**GIVEN TEXT:**
‘Smart Money’ Unloads, Sits on Cash, Waits for Stocks to Swoon

Mergers and Acquisitions activity in the US jumped 60% this year over the same period last year, according to a Goldman Sachs report. But LBOs?

After years of a relentless run-up in stock prices, corporations are busy gobbling up overvalued companies with their own overvalued shares of which they can print an unlimited amount, and with debt that is nearly free after inflation, and/or with the cash on their balance sheets rather than investing it in plant, equipment, and personnel.

The higher the price, the better. Bidding up each other’s stocks collectively has been one of the powerful drivers behind the soaring stock market, which has encouraged even more acquisitions, and everyone on Wall Street knows this, so they push M&A activity relentlessly. And then there are the big fat fees extracted from every deal.

Companies have other reasons. Acquisitions add to their revenues when organic revenue growth has stalled or turned negative. They’re a way of getting rid of a pesky competitor and clear the way for an oligopoly that has more pricing and lobbying power. And best of all, acquisition accounting allows acquirers to lump all sorts of expenses paid for with real dollars and real shares, both of which come out of the stockholders’ pocket, into a “non-cash” acquisition-related charge that analysts and investors have been well-trained over the years to ignore. Expense problem solved.

And so corporate M&A activity has soared this year. But according to a Goldman Sachs report cited by the Wall Street Journal, the number of LBOs has collapsed.

A typical LBO involves one or more private equity firms, in association perhaps with some lenders, who take a publically traded company private. In the process, they leverage up the acquired company with a mountain of debt. For instant gratification, PE firms then often draw cash out of the acquired company via a special dividend.

**GIVEN EXERCISE 1:** From the article, list each means corporations use to pay for the companies they acquire.
**GIVEN EXERCISE 2:** Please reproduce the stretch of the article from "Companies have other" through "LBOs has collapsed.", renaming "oligopoly" as "cartel".
The rows that follow have no connection to the article.

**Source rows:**
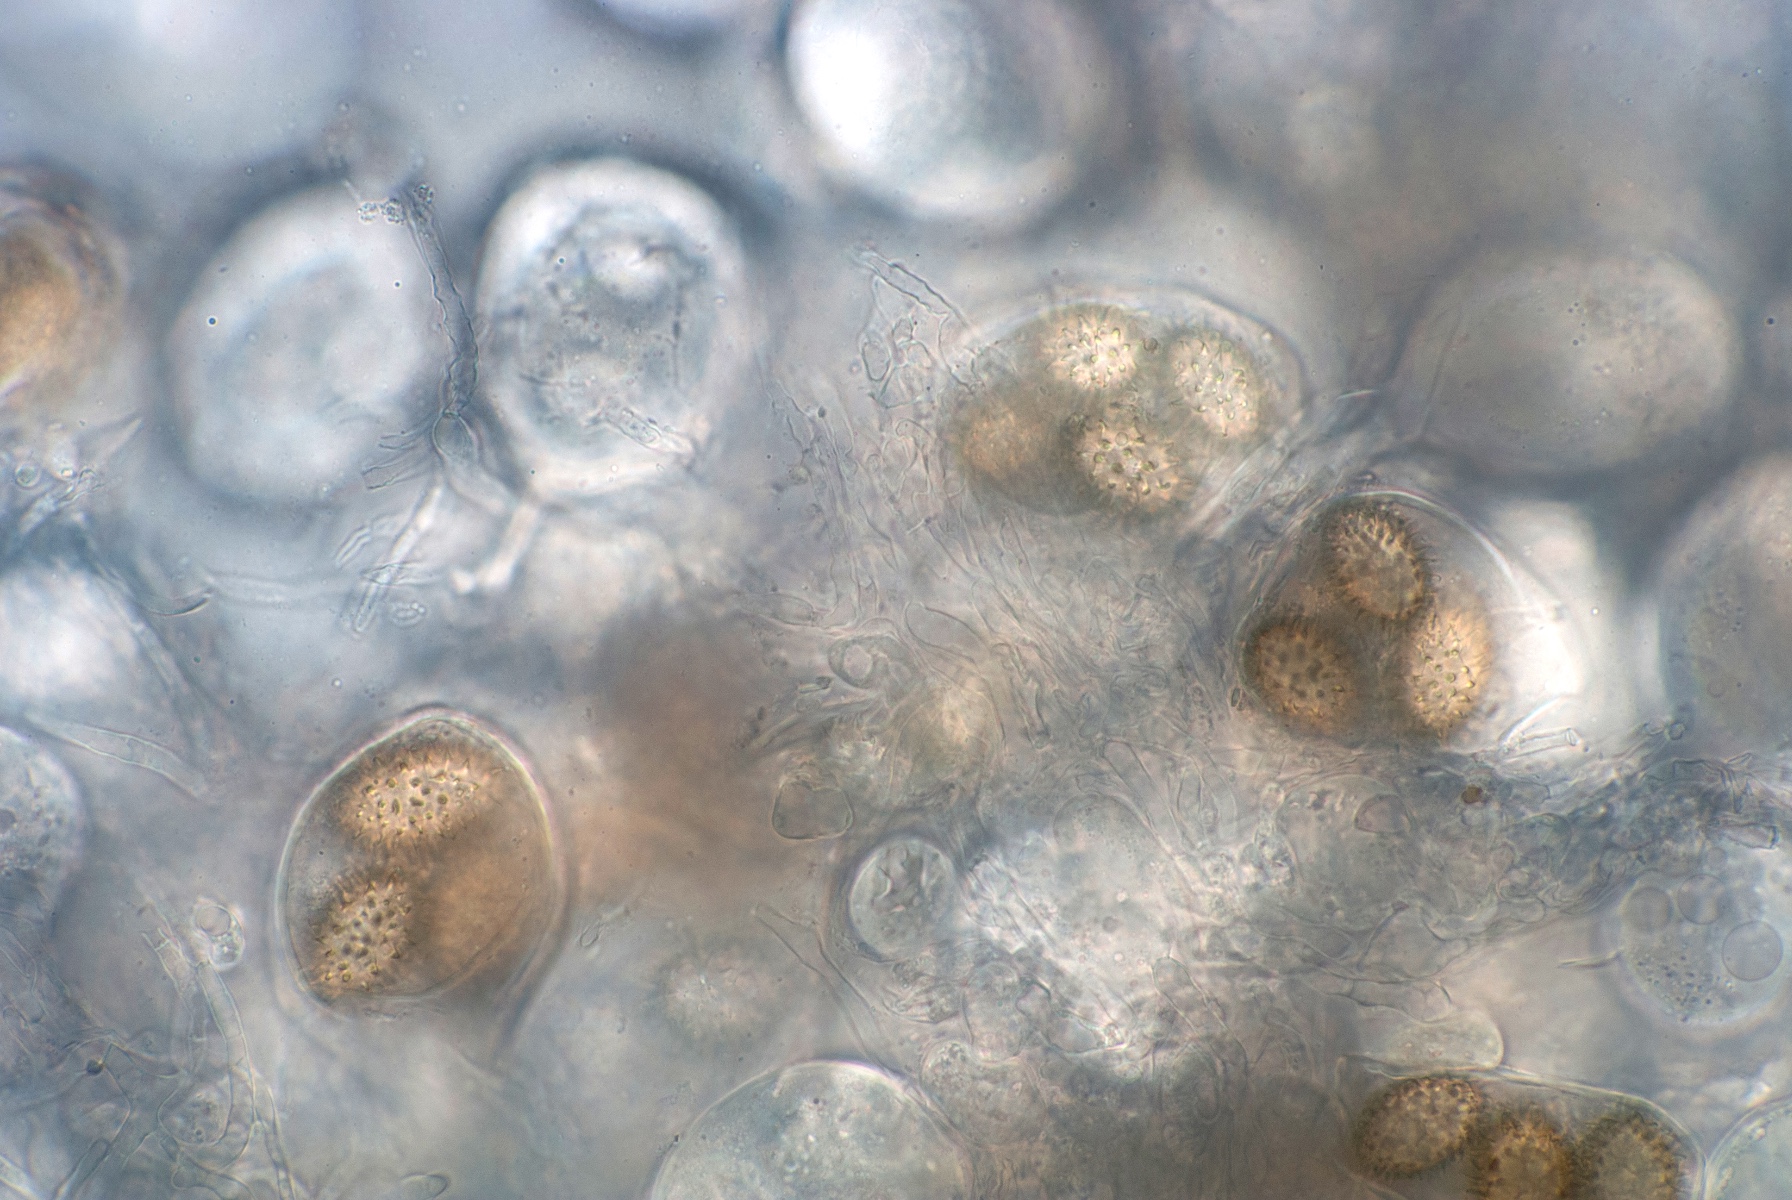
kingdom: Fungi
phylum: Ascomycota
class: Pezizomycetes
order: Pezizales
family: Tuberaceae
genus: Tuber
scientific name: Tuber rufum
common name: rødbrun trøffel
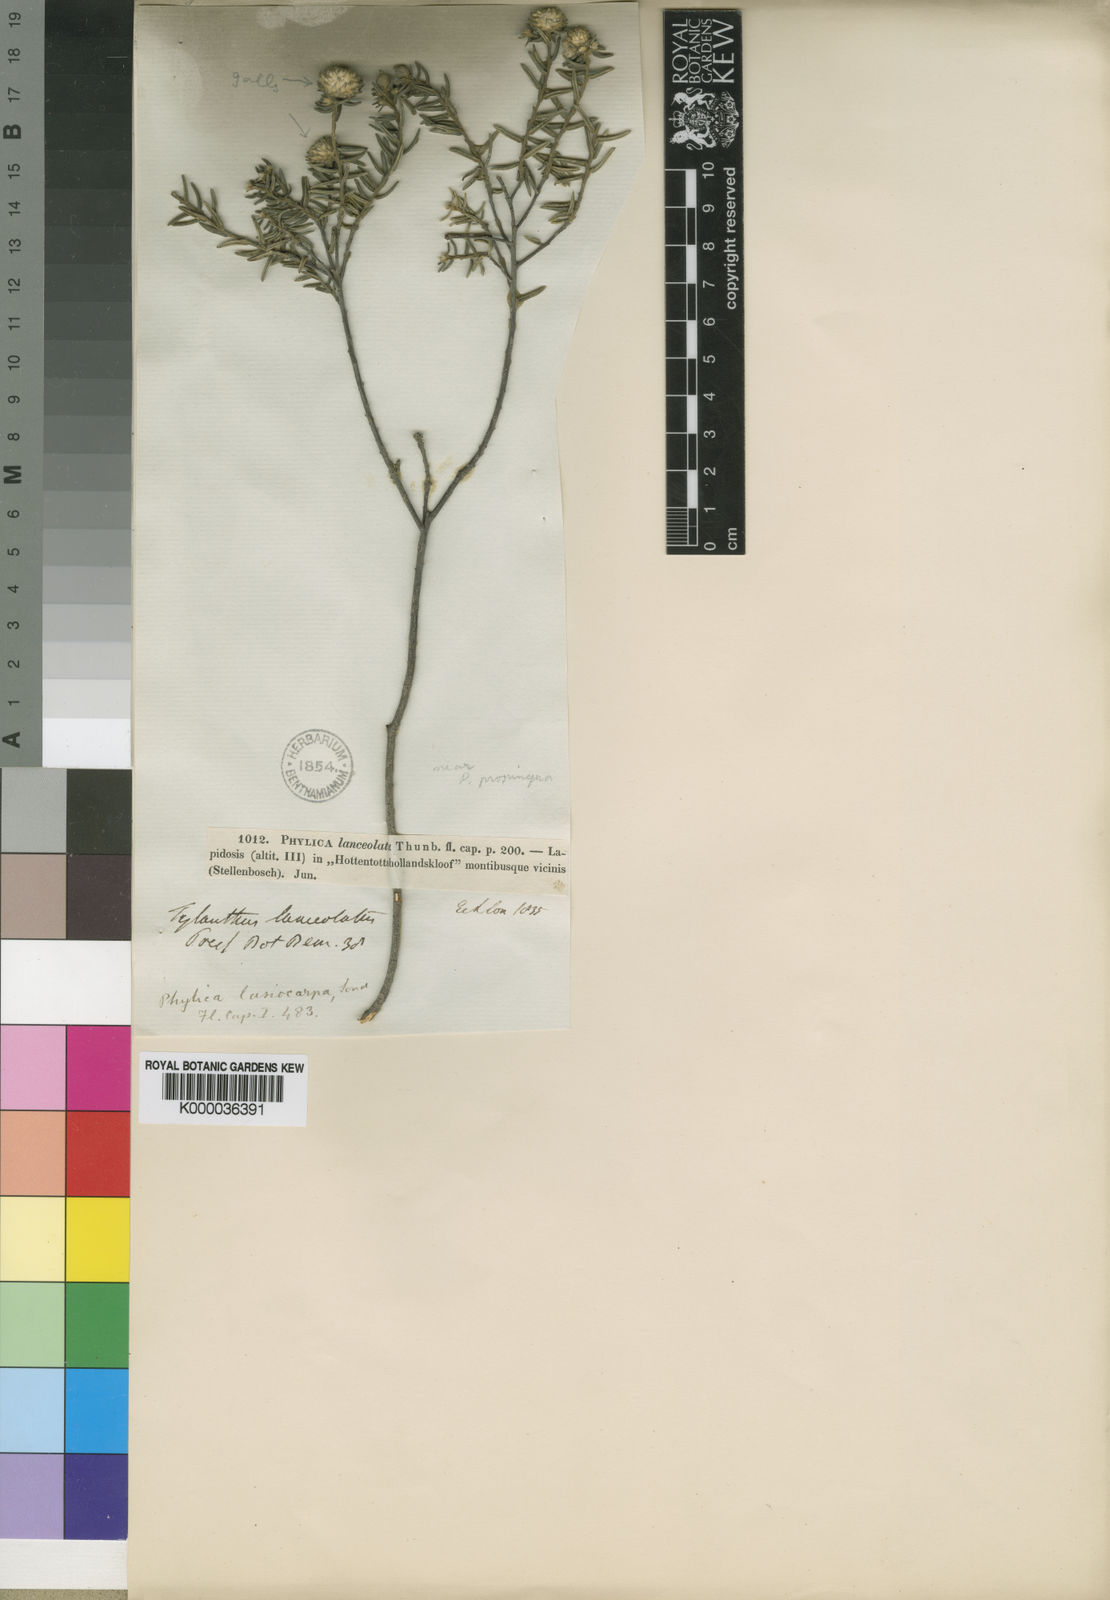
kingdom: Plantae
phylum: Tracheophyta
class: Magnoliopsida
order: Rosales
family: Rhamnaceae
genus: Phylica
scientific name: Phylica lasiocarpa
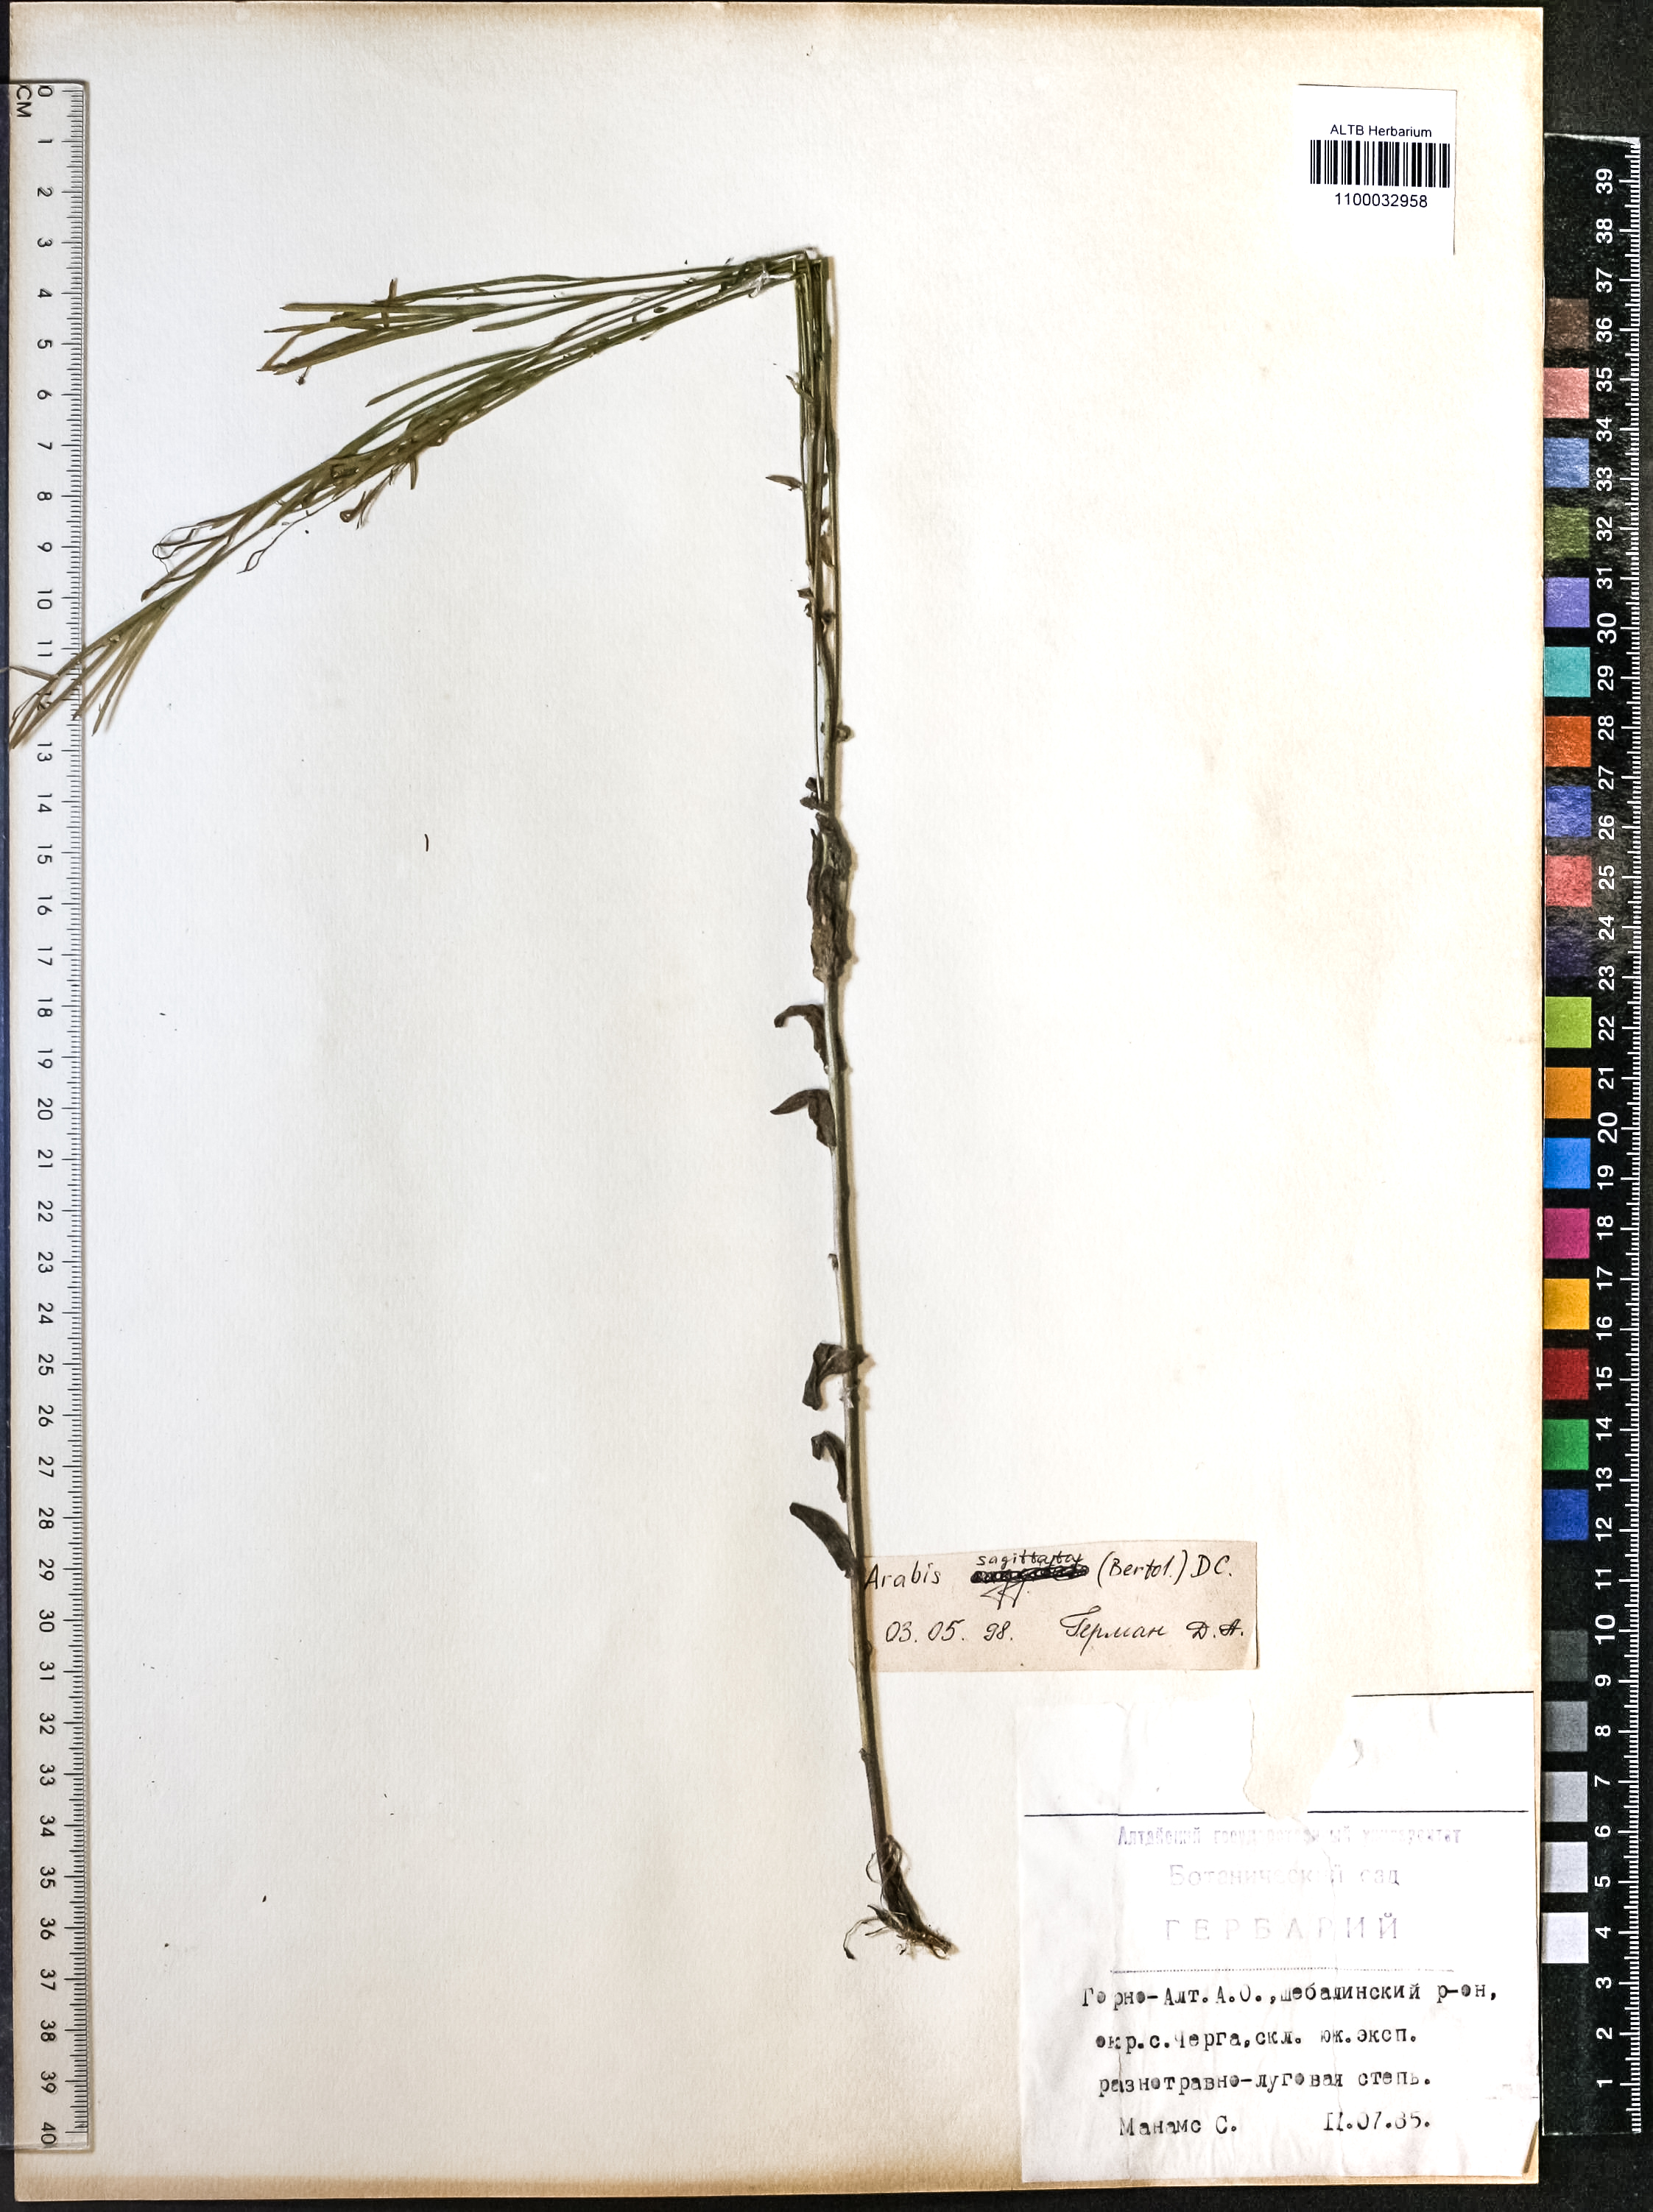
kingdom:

**PROBLEM SOLUTION 1:** Their own overvalued shares, debt that is nearly free after inflation, and the cash on their balance sheets.

**PROBLEM SOLUTION 2:**
Companies have other reasons. Acquisitions add to their revenues when organic revenue growth has stalled or turned negative. They’re a way of getting rid of a pesky competitor and clear the way for an cartel that has more pricing and lobbying power. And best of all, acquisition accounting allows acquirers to lump all sorts of expenses paid for with real dollars and real shares, both of which come out of the stockholders’ pocket, into a “non-cash” acquisition-related charge that analysts and investors have been well-trained over the years to ignore. Expense problem solved.

And so corporate M&A activity has soared this year. But according to a Goldman Sachs report cited by the Wall Street Journal, the number of LBOs has collapsed.